Tuesday, April 19, 2016

Reviews: Midnight Special, Everybody Wants Some

Jeff Nichols is a rising young writer/director in Hollywood who has received critical acclaim for his earlier films Mud and Take Shelter.  His latest original story is the sci film Midnight Special, a supernatural fable that focuses on a young boy with special abilities and the government's attempt to harness those abilities despite the protective acts of a concerned father.  The film is unique, sounds great, means well but ultimately isn't as satisfying as I wanted it to be.
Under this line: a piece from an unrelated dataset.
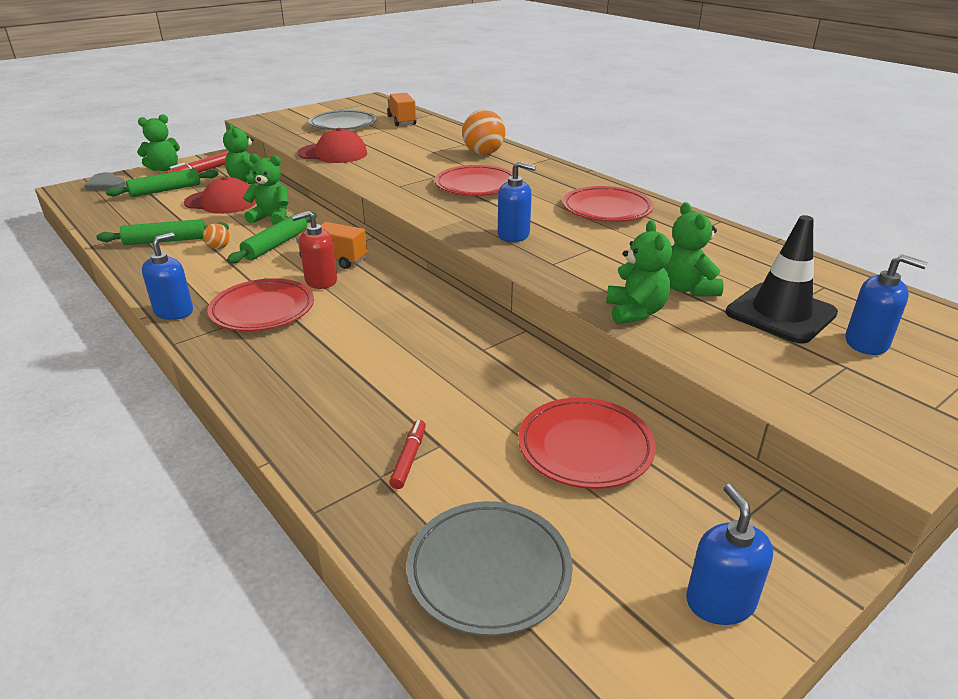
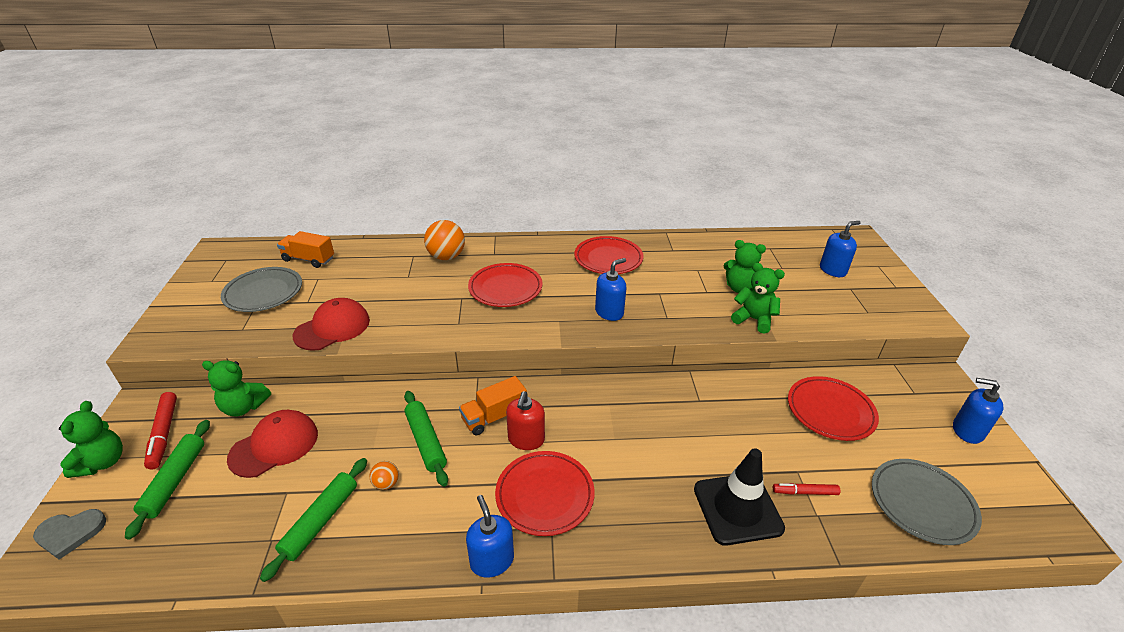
camera: 55 degrees left, 5 degrees up
green teddy bear [243,154,289,225] -> none
red marker [389,420,426,489] -> red marker turned 45 degrees counterclockwise [773,483,840,495]
black traffic cone [726,215,838,344] -> black traffic cone moved to [694,448,785,546]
Michael Shannon stars as Roy Tomlin, the father of Alton Meyer (newcomer Jaeden Lieberher) a boy born to Shannon and his estranged wife Sarah (Kirsten Dunst) and adopted and raised on ranch by a colony of farmers.  The film starts with Alton in the care of his father and his father's close friend Lucas (Joel Edgerton) who have kidnapped the boy from the ranch in an attempt to get to a critical location by a certain date.  I don't want to get into the fine details of the plot as there are a lot of aspects that are more enjoyable to discover on your own as you watch the movie.  Federal agents and government officials (led by Adam Driver) are trying to find Alton in an attempt to study his abilities.  The effects of Alton's powers are well done.  His eyes light up creepily during key moments in the movie and Nichols does a great job of combining effective musical cues that pair with the on-screen tension.

This film is slow at times and I wish more aspects of Alton's powers were explored.  What saves this movie is the acting overall.  EVERYONE brings their A-game in the acting department.  Dunst and Shannon truly care about their son.  Edgerton and Driver (actually filmed pre-Kylo Ren) are solid as always and Nichols really lucked out in casting a likable young actor in Lieberher.  Similar to Jacob Trombley in Room, Lieberher has to carry a lot of this film and does an admirable job.  He is neither annoying or a burden in any way.

I wanted more out of the ending of this film.  The reveal about the purpose of Alton and what he is meant for is pretty evident, but there are so many questions left unanswered.  The ride itself is worthwhile though and I really would recommend this to any supernatural / sci fi fan.  There are a lot of Close Encounters elements here and it's nice to see an original story about a child with special powers.  I have to give this film 4 out of 5 JRs for a solid thrilling film that means well but doesn't quite deliver in the end.

Everybody Wants Some is Richard Linklater's latest slice-of-life youth portrait which shares a lot of DNA with Dazed and Confused.  In a follow-up to his Oscar nominated Boyhood, Linklater is back to a conventional filming schedule (not shot over 12 years).  This film looks at all aspects of college life in the 1980's with drinking and sex serving as the focal points.  Linklater leans on a cast of no-name actors who all blend into the narrative and are all extremely likable.  Blake Jenner plays Jake who is an incoming freshman at a Texas university who joins the school's baseball team and lives in their off-campus house.

I have to give Linklater some credit in that he is able to make films like this that put you in the era directly with the actors.  You feel as if you are living the carefree college life that you remember from your youth.  I laughed a lot at the whip-smart wise-cracking dialogue throughout but overall I just was underwhelmed.  I'm not a big fan of Dazed and Confused (haven't fully watched it all the way through in fact) and this movie just didn't really speak to me.  I feel like I was just watching a bunch of people hang out for two hours.  And while that is appealing in a way, I wanted a little more in the plot department.

Basically, if you are a fan of Linklater and these types of films, then by all means, run out and watch this movie.  You can cer.  I enjoyed parts of this and can't give it any more than a 3 out of 5 JR rating.  It's good to see Linklater ease back into his sweet spot but I can't help but think he pushed the envelope more in Boyhood and made a much better film with that effort.